When I started my first company—one that I owned for 18 years—I thought I was out of the grind of a job. After all, I owned my own business, right? I could show up in jeans and a T-shirt if I wanted to, and I didn’t have a boss micromanaging my every move. But, something was missing. Sure, my company was successful, but after nine years I realized that I still had a job, not a business. My stress level was still high, and I hadn’t made myself any happier than if I had a regular job. So I made some changes, which resulted in my next nine years at that company being vastly different—and all for the better.

Do you want to make the shift from job to business and realize your dreams of independence? Here are five steps to help get you there:

1. Make a plan.

You’ve got to be strategic about creating a business, and once you’ve created a plan, you need to use it. It’s best if you can define your priorities by breaking them down into daily, weekly, monthly, and quarterly activities. Figure out where you are as a company right now, where you want to go, and how you want to get there.

2. Surround yourself with the best.

If you think you can go it alone and not end up having a “job,” you’re mistaken. You’ve got to be intentional about surrounding yourself with great people. Use a hiring strategy to ensure you’ve got “A-players” on your team, and then make sure to provide the proper guidance and training necessary for your A-players to succeed, and work independently.

3. Once you have the best, leave them alone.

Let’s face it—you’re an entrepreneur, so you’re likely a type A personality who wants to have your finger on the pulse of everything that’s happening in your organization. Relax. Resist the temptation to micromanage your team. Warren Buffet said it best: “Hire well. Manage little.” If you’ve succeeded with steps one and two, you’ve already set your team up for success. So let them do what they do best without hovering.

4. Make your business independent of you.

As I said earlier, if you can’t take a month-long vacation, you’ve still got a “job.” Develop processes that allow your business to run without you. If you’re the only “knowledge keeper” in your company, people will constantly be coming to you with questions. Instead of holding onto knowledge, share what you’ve got and teach your employees to be problem solvers, rather than come to you for answers. They’ll realize that you trust them and will feel empowered to seek out solutions without needing your say. Once a solution is identified, document it for other employees and future training purposes.

5. Walk your talk.

This should go without saying, but I’m going to say it anyway: Be fair and reasonable with your employees and your clients. Make sure to show up on time, and do what you say you’re going to do. You’ll reap the rewards through inspired loyalty and customer referrals. And, if you work to be the go-to resource in your field, you’ll drive the market to you.

Odds are, you’re going to have to start with a job to turn your company into a business.
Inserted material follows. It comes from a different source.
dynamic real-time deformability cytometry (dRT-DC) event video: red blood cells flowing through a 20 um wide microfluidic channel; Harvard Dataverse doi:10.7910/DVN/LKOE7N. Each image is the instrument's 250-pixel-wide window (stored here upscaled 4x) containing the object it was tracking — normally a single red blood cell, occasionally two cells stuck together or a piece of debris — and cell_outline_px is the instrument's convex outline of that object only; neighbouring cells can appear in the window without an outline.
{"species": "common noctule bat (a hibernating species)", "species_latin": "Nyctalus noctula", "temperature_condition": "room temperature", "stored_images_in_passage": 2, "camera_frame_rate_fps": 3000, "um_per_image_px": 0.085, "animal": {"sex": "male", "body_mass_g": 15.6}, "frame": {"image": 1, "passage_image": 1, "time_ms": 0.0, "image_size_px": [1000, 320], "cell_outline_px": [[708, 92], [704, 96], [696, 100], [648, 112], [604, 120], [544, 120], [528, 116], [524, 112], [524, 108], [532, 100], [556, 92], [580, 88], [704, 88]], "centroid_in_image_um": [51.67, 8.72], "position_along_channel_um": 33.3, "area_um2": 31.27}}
It won’t happen overnight. But, little by little—if you do it right—things will come together. In musical terms, think of yourself as a conductor. You’re not sitting first chair in the orchestra, and you’re not playing an instrument. Your job is to get the best players, decide who’s going to play what and how, and then let them perform the symphony. Pretty soon, you can put down the baton, listen to the music, and take that much-needed, long vacation.